25. É necessária uma presença permanente de monitoria em toda instituição e em centros de detenção juvenil, independente da autoridade responsável pela instituição. Tal presença necessitaria, em alguns lugares, proteção independente de segurança.

26. Treinamento básico e de reciclagem para polícia, funcionários das prisões, oficiais do Ministério Público e outros envolvidos no cumprimento da lei que inclui direitos humanos e constitucionais, além de técnicas científicas e outras práticas para exercício profissional de suas funções, devem ser proporcionadas urgentemente. O Programa de Desenvolvimento de Segurança Humana das Nações Unidas poderia ter uma contribuição substancial neste caso.

27. A Emenda Constitucional que autoriza em algumas circunstâncias o Governo Federal a apelar no tribunal, para assumir jurisdição sobre crimes que envolvem violação de direitos humanos internacionalmente reconhecidos, deveria ser adotada. As autoridades de promotoria necessitarão de recursos aumentados substancialmente para que eles possam desempenhar efetivamente a nova responsabilidade.

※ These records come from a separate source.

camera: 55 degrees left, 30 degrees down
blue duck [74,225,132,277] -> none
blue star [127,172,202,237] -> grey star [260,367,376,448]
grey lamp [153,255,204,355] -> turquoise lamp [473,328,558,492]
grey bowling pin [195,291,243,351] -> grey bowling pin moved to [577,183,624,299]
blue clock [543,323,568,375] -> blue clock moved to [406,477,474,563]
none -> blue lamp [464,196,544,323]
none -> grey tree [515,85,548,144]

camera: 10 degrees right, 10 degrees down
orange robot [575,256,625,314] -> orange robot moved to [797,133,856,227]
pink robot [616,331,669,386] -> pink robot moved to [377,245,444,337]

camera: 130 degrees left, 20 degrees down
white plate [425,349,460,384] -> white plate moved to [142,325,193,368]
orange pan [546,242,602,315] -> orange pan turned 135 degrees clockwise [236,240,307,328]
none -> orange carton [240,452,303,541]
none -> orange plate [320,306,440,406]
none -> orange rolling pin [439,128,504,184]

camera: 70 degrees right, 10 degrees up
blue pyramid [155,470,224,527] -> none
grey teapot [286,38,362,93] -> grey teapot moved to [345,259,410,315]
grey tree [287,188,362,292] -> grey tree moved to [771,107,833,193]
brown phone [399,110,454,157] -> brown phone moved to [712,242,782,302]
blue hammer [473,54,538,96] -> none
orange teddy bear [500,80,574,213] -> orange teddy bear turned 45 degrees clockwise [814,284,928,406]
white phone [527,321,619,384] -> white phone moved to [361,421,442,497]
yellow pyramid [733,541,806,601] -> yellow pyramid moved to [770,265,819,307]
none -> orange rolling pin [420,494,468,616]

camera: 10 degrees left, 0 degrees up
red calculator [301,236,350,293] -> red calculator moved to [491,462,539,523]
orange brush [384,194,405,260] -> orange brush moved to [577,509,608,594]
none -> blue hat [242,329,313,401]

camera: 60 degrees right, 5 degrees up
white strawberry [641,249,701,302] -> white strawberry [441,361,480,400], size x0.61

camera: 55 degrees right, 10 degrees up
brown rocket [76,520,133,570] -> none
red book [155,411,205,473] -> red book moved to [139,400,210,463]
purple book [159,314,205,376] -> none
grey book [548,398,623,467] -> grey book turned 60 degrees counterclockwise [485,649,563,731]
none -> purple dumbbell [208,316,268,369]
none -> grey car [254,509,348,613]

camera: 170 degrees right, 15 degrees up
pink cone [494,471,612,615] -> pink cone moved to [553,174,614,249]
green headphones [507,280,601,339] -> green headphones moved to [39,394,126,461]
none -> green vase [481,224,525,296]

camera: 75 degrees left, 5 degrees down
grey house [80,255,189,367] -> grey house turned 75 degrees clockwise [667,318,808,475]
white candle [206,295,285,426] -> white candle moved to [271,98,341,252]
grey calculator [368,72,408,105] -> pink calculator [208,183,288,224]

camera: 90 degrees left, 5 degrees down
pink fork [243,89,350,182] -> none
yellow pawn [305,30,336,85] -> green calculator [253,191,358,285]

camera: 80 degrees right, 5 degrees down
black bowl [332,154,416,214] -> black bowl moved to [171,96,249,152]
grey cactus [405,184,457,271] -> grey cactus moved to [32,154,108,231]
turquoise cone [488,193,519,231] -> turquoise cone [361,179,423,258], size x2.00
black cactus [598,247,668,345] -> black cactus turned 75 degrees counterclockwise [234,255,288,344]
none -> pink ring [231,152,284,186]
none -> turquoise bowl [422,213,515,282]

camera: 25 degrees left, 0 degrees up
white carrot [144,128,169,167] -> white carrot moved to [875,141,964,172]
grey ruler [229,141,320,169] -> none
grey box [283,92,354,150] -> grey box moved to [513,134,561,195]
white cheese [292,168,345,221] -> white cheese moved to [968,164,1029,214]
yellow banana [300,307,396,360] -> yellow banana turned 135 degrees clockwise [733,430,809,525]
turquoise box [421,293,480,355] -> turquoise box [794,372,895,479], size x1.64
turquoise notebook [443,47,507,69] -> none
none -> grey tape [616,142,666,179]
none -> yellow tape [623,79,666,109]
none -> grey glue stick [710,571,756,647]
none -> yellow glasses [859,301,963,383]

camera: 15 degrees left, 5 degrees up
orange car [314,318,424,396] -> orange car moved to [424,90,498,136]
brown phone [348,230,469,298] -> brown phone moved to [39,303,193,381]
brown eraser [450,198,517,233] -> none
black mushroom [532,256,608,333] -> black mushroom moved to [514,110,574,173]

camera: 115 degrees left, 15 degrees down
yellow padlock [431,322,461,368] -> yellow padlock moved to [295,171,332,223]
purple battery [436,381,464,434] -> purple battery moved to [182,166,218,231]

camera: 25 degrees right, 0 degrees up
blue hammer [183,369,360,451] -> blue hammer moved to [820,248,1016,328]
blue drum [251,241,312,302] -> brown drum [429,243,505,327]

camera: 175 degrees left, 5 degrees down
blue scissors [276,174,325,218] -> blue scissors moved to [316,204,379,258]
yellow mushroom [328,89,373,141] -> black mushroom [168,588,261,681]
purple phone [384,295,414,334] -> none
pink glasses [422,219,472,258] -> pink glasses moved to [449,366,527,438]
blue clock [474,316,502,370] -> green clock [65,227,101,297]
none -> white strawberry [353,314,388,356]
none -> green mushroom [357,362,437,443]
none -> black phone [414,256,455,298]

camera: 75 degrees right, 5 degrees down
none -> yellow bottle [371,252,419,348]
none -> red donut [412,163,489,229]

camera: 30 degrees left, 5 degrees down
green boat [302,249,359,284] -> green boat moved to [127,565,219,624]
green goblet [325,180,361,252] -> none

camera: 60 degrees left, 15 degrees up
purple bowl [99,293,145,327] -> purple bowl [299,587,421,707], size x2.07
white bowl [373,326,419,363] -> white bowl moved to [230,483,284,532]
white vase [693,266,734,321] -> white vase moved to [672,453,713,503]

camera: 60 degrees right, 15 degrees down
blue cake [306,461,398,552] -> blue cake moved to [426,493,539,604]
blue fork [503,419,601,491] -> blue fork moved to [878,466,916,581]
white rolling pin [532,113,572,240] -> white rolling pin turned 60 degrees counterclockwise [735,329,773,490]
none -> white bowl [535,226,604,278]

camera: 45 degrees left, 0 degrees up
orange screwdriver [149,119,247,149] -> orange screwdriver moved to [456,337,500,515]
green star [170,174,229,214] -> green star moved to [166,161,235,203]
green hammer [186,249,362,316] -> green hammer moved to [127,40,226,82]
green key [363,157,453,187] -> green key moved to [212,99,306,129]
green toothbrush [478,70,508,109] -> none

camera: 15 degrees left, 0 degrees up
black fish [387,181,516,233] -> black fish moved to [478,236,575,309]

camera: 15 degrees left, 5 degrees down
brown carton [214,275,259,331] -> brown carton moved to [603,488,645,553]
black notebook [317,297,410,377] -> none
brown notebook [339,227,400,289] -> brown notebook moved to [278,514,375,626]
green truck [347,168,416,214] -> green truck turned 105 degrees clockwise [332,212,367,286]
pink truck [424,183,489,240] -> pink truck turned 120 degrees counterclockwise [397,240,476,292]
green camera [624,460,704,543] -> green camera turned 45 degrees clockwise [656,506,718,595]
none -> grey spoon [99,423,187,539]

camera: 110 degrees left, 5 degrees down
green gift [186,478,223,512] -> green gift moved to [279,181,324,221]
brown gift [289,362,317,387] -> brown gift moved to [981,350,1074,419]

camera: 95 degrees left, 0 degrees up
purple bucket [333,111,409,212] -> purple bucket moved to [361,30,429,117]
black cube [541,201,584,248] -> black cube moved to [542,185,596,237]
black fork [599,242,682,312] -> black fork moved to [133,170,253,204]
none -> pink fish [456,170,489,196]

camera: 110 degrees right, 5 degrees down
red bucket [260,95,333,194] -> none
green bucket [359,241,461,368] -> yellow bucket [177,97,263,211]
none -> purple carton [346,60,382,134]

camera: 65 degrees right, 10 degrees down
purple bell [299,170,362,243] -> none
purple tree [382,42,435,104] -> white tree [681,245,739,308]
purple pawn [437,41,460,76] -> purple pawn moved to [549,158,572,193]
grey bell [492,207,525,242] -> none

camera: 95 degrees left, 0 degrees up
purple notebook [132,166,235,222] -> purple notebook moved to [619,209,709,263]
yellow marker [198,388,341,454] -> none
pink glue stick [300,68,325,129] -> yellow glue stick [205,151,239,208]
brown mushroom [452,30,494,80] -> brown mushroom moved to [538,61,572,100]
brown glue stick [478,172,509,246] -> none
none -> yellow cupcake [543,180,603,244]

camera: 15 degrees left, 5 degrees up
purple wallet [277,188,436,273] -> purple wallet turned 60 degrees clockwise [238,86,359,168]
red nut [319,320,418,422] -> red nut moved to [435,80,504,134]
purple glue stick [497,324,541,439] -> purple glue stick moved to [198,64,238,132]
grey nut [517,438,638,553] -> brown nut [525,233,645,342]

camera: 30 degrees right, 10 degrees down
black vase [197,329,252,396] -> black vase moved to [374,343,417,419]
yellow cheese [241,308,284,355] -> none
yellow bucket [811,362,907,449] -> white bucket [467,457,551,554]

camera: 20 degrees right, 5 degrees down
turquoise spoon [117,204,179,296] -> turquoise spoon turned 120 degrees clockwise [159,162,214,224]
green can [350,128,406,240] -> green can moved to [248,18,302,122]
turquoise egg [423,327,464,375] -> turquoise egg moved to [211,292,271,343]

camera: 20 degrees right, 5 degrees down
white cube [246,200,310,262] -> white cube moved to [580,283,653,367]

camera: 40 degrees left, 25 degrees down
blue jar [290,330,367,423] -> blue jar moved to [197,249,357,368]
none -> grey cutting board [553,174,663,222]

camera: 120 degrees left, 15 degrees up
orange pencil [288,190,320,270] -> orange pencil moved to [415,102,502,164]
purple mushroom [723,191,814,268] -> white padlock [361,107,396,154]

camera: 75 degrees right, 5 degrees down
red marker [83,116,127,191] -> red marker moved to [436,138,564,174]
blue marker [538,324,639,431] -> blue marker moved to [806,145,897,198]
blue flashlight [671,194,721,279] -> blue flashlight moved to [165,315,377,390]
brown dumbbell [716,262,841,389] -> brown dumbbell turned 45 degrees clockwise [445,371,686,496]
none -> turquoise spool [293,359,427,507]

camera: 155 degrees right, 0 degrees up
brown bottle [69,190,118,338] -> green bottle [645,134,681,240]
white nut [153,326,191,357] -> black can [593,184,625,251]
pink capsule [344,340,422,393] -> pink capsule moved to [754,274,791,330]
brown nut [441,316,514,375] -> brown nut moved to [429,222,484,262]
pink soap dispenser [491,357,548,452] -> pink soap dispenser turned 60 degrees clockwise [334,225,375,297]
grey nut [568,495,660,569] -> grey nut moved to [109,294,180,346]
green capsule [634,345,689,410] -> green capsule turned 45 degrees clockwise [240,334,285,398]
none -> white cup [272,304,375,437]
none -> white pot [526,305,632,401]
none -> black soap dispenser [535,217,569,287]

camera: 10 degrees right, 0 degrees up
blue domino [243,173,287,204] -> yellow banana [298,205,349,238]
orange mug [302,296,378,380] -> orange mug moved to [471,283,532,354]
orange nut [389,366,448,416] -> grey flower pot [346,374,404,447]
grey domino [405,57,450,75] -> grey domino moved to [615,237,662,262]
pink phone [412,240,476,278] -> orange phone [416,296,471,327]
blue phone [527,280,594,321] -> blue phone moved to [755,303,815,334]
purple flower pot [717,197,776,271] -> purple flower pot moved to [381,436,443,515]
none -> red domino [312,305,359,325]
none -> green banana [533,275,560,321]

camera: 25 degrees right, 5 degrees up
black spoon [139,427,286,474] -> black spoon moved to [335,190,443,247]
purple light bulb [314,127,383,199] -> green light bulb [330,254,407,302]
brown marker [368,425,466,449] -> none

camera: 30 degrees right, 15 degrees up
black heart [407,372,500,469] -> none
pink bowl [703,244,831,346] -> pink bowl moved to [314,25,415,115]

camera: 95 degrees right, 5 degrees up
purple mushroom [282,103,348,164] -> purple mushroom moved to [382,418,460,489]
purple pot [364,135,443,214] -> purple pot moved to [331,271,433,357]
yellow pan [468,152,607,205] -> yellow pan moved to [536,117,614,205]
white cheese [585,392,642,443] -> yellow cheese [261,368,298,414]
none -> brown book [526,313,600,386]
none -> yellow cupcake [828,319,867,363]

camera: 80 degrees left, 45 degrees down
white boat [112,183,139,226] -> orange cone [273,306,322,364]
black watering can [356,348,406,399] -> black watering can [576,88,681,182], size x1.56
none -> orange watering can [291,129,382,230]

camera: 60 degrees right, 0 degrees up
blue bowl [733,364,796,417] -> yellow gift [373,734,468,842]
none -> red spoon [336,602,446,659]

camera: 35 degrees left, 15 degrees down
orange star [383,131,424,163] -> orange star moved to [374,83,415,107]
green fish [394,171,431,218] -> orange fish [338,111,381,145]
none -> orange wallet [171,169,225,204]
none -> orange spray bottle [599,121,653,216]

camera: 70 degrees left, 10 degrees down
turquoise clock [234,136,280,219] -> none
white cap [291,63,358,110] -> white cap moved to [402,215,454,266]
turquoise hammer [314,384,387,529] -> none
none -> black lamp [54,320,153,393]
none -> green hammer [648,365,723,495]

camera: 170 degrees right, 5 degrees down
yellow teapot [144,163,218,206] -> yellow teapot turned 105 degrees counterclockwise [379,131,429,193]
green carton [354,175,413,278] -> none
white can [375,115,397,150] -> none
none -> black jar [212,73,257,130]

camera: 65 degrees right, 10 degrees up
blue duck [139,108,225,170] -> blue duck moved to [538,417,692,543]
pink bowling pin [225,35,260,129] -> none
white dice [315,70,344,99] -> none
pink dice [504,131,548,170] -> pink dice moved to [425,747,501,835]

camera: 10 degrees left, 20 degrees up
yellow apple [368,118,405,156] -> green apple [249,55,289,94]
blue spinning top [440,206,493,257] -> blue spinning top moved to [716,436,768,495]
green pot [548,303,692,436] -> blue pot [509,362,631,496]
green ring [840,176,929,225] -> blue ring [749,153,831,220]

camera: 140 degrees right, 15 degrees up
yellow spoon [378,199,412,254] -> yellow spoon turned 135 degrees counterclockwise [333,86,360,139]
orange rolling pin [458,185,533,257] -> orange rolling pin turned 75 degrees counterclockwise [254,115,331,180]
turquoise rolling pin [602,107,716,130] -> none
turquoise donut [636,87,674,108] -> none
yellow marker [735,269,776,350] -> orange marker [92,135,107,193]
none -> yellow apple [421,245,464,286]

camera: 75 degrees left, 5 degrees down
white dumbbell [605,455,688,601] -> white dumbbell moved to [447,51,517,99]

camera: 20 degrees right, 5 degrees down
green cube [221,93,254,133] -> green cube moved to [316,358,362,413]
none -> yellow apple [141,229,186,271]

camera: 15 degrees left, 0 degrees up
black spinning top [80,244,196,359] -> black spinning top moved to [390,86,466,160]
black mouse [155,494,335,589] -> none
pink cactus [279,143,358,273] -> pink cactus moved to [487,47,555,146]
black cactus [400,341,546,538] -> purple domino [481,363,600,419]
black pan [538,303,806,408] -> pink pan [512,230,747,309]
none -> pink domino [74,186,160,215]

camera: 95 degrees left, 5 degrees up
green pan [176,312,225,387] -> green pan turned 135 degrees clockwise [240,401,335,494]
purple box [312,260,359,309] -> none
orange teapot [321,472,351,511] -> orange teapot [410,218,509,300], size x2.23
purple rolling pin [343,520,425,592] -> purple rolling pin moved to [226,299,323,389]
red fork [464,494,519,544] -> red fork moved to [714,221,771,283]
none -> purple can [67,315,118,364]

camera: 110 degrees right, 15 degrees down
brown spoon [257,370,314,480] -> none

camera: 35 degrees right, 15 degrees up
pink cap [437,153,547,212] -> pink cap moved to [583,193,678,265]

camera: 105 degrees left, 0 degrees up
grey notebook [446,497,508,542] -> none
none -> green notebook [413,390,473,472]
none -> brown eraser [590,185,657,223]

28. O custeamento federal da polícia e de estabelecimentos penais deveria levar em consideração a existência de estruturas ou mecanismos que garantam o respeito aos direitos dos detentos. O custeamento federal para implementação das recomendações prévias deveria ser proporcionado. Particularmente, a Lei de Responsabilidade Fiscal não deveria ser um obstáculo para a realização de tais recomendações.

29. O Governo deveria considerar séria e positivamente aceitar o direito à petição individual do Comitê anti-Tortura, ao fazer a declaração prevista no artigo 22 da Convenção anti-Tortura e Outros Tratamentos ou Punições Cruéis, Desumanos ou Degradantes.

30. O Governo também é solicitado a considerar em convidar o Relator Especial em caráter extra-judicial, sumário ou arbitrário para visitar o país.

31. O Fundo Voluntário das Nações Unidas para as Vítimas de Tortura está convidado a considerar solidariamente os pedidos para assistência a ONGs que trabalham para suprir as necessidades básicas das pessoas que foram torturadas e para a compensação legal de seu agravamento.